## WORK TO COMPLETE
Pick up the blog post below, about a rescued dog and a reader vote on book titles, where it ends and keep writing it.

[SELECTED TEXT]

When attending his business, I am happy to report that Blot did not compromise
the dignity of the Professor Baron, the tulip beds or the ancestral mansion.

Mevrouw Alberts directed me to the local animal shelter and they popped over in a trice, discovered that Blot had been microchipped and delivered him directly to his owners. 

All's well that ends well. Pledge One was sorry to see him go and it's just as well that Pledges Two through Five were away, as the mighty tsunami of sentiment would have been difficult to stand athwart. 

During my adventure today, I discovered that any Beckys or Aramintas looking to perform a similar spot of animal rescue should keep the following in mind:


If you decide not to bring the dog/cat to the shelter, you are required to take several steps. These steps include:
1. Notify the shelter that you have the dog/cat so that we can connect possible owners of the lost pet to you. You must leave a description of the dog/cat with us. You must also leave contact information with us so we can make sure that people who think the pet you have found may be theirs can talk with you. You can report the dog/cat as "found" by calling us at 503-846-7039 or by coming down and filling out a short "Found Pet" form.
2. By law, you must advertise that you have found the dog/cat in a general circulation newspaper once a week for two consecutive weeks. (For specific information about the legal responsibilities of finding property, refer to
the Oregon Revised Statutes section 98.005.) 
3. After you have listed the dog/cat with us and advertised in a general circulation newspaper twice, you are still not the lawful owner of the animal until 90 days have passed. If the owner comes during that time, you are required to surrender the animal back to their owner.
4. You will then need to contact us a second time to let us know that it has been  over 90 days, you have done all of the above and you are now taking ownership of the animal. 

That is Oregon, USA law, of course, and just applies to dogs. Last month, another neighbor and I were chatting across the street when her grandson found that a tiny newborn squirrel had fallen from its nest and onto her lawn. Ten minutes later, we discovered another just a few feet away, well-hidden in the grass and barely alive. With that, it was a simple matter of popping them into shoe boxes and keeping them hydrated long enough for her daughter's mother-in-law (who does animal rescue professionally) to come pick them up. 

The Canon is rife with instances of saved kittens and rescued dogs--of small scissors or pen knives being used to extricate animals from danger. Do any of our Betties have any stories of that sort to share?

Tuesday, August 22, 2017

The Betty of Bettys

Your winner, Betties:

The Promise of Happiness 
(or, as we have been affectionately calling it for years: Becky and the Baron, the Hot, Hot Baron)

(Do you think we need a soundtrack on this? Yes. Definitely. Let's have a soundtrack. Feel free to dance around the kitchen.)


It was a hard-fought contest of titles and The Promise of Happiness only beat out A Gentle Awakening by FOUR votes. So it seems fitting to pause a moment and give the runner-up a moment in the sun.

[/SELECTED TEXT]
[INPUT DATA]

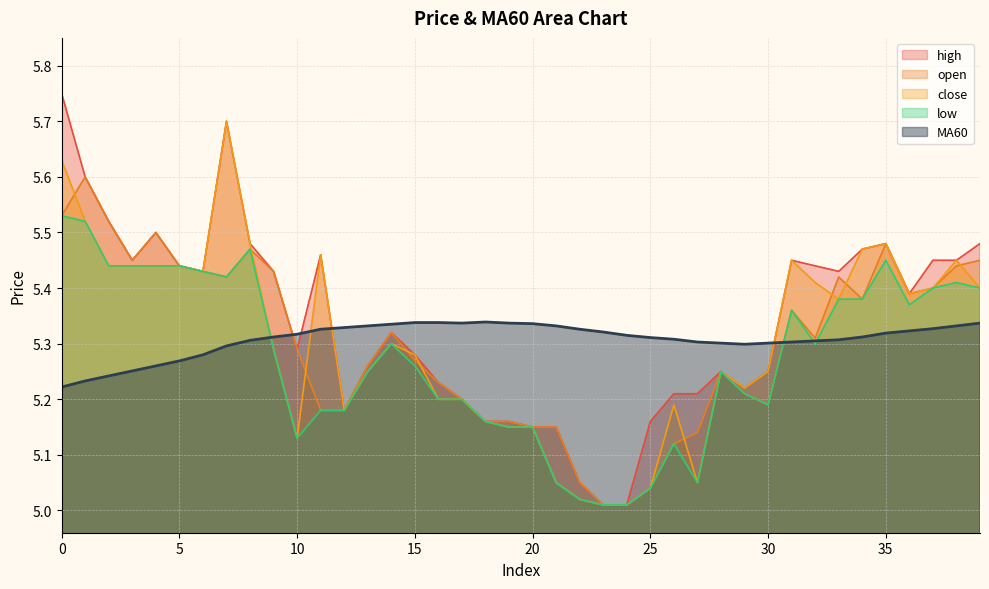

What are all the series names shown in the legend?

high, open, close, low, MA60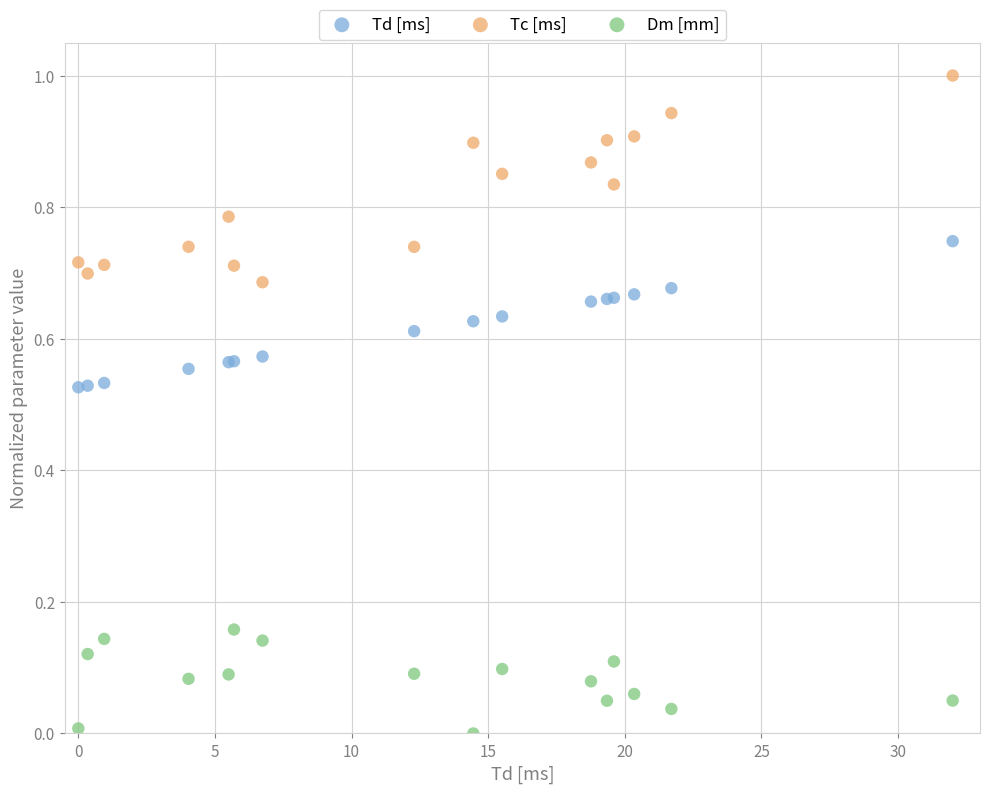

Which series contains the highest Y value?

Tc [ms]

[/INPUT DATA]

## EXERCISE RESULT
I like what Betty Janice had to say about A Gentle Awakening: "...she leaves her mean father, earns Nanny's respect and devotion, teaches Pauline to bake, gets Sir William to eat his daughter's attempts, responds to fiancee Wanda's slap with an entire jug of lemonade, nurses the sick household, speaks Dutch... delicious book!"


Florina is such a sweet and unassuming heroine and I writhe for her, having jumped from the frying pan of her father's house (Is there a more loutish father in Neelsdom?) and into the fire of Sir William's employ. She's top over tail in love before she knows what's hit her and the prospects look dire. But her sterling qualities (fluent Dutch, Grade A cookery and a real affection for his daughter, Pauline) coupled with Sir William's willingness to do menial housework (make coffee, bring morning tea, deliver trays of food, hoover (!), scrape potatoes and wash dishes in the midst of the measles epidemic) make me sure that these crazy kids will go together like vanilla ice cream and hot fudge sauce.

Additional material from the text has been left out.